I'm really good at putting on a show of who I am for people. Part is from hitchhiking and lying all the time to anyone picking me up (don't know why I do that but I do) part is my mom is intensely social so I have that gene, sort of.

I can fake being philosophical and religious because I used to be, I can fit in with really angry mean people because I'm an outcast, but when I'm not trying to put on a show and work my way into a group I alienate myself from most people around me. Or the more I open up to people the less they understand me/agree with me and my emotions (especially women).

So I'm not good at being myself because I don't fully know who I am.
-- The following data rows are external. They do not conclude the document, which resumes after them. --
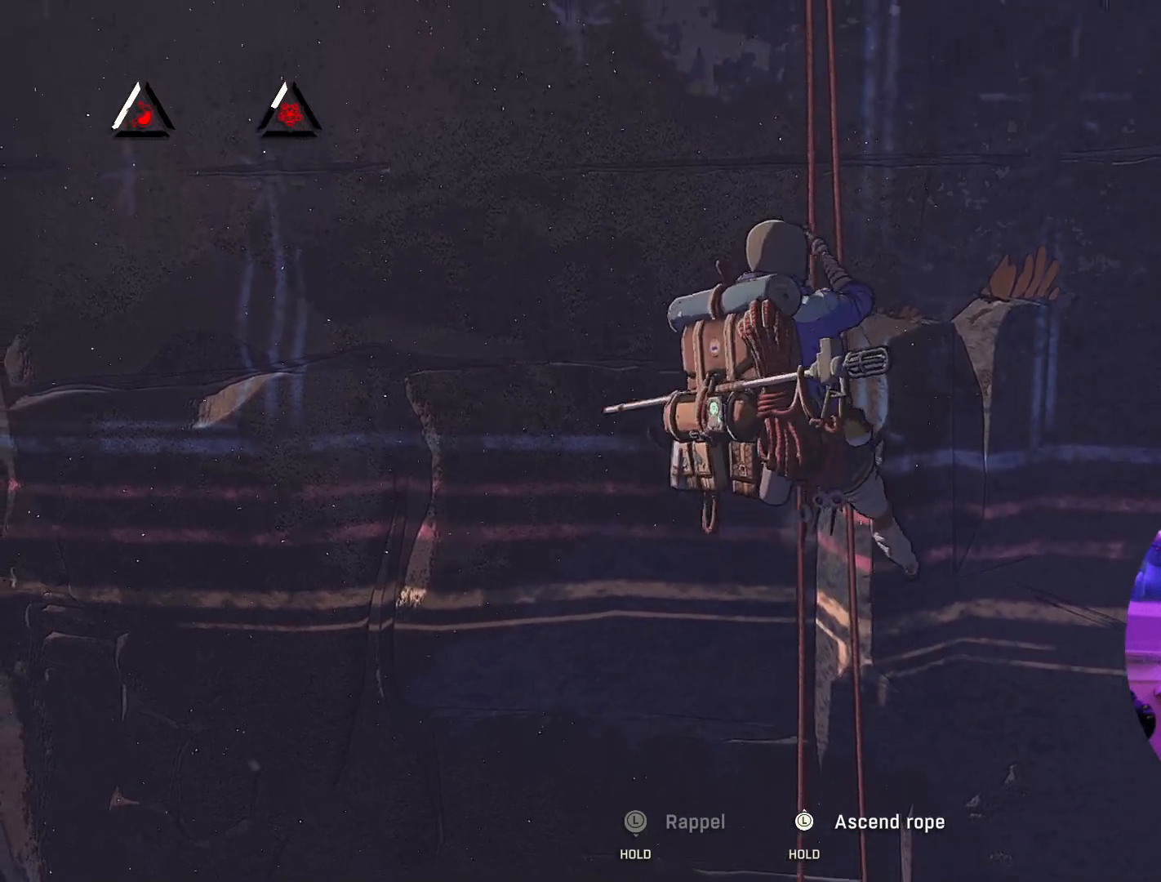
{"buttons": ["R2"], "left_stick": "up", "right_stick": "center", "events": []}
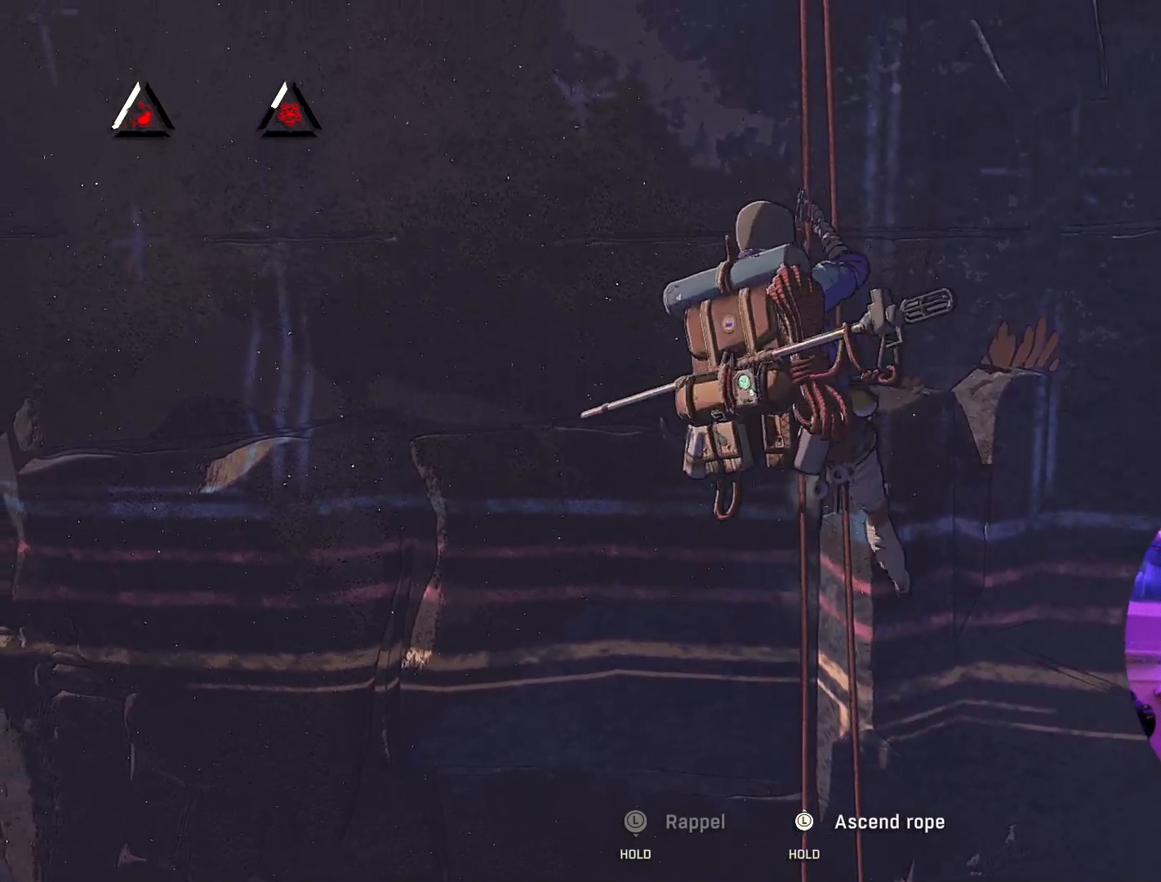
{"buttons": [], "left_stick": "center", "right_stick": "center", "events": [[283, "R2", "up"], [300, "left_stick", "center"]]}
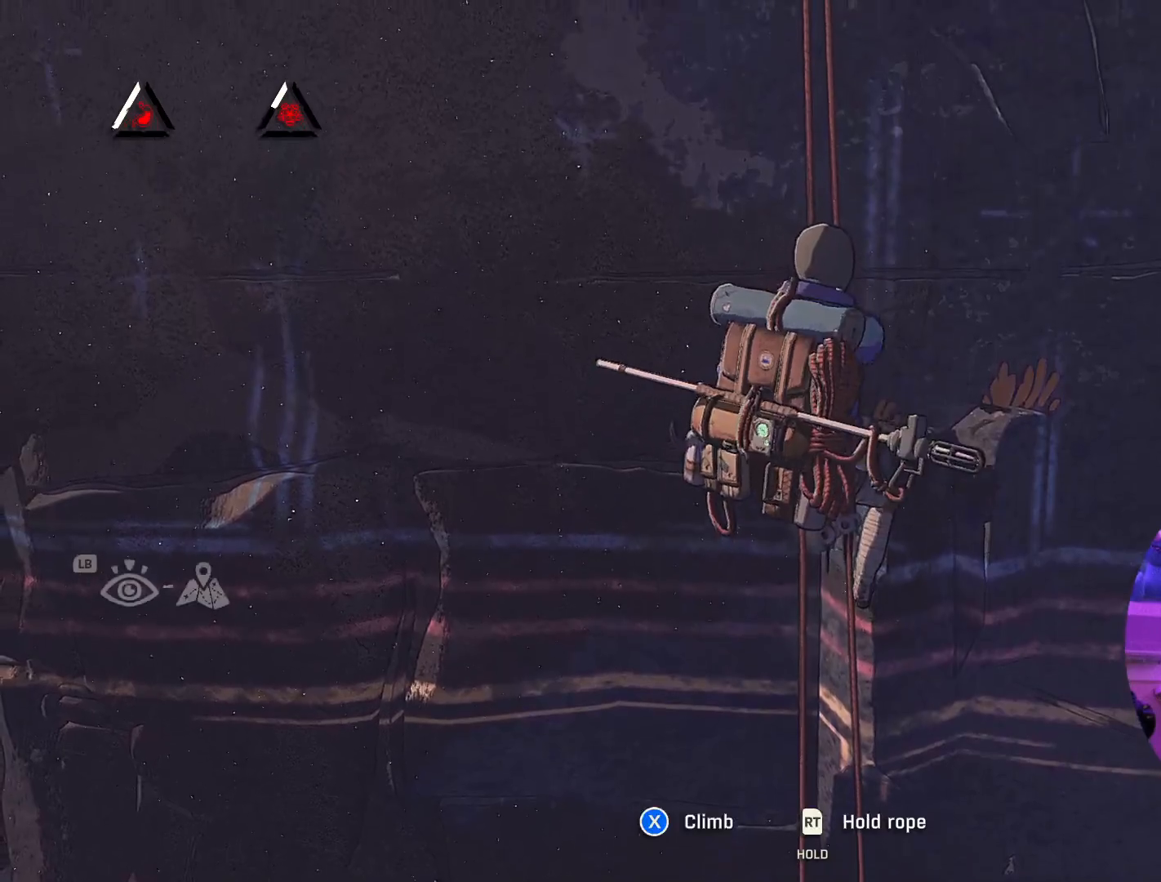
{"buttons": ["L1", "L2"], "left_stick": "center", "right_stick": "center", "events": [[450, "L1", "down"], [450, "L2", "down"]]}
But no matter where I am, 99% of the time I feel little to no connection to who or what I'm connecting with

Last winter was a terrible emotional/mental ride that combined a manipulative woman, very big emotionality over the Earth and it's destruction, and a lack of purpose in life, and after all that I don't feel much at all about those issues. That's partway good but also probably bad - acceptance of a lonely future is good but I've found myself almost instantly alienating women a lot of the time which is bad, not caring about the planet isn't exactly good, but the only other option is infinite anger and sadness and I'm not doing that again.

This is maybe too confusing to follow, maybe not, but anyone with any thoughts or comments, I want to hear what this makes you think.


----------



## mono (Dec 29, 2018)

without intending to sound cliché, you'll probably "learn to feel again" eventually - it's pretty normal to become hardened to shit after a bad episode. 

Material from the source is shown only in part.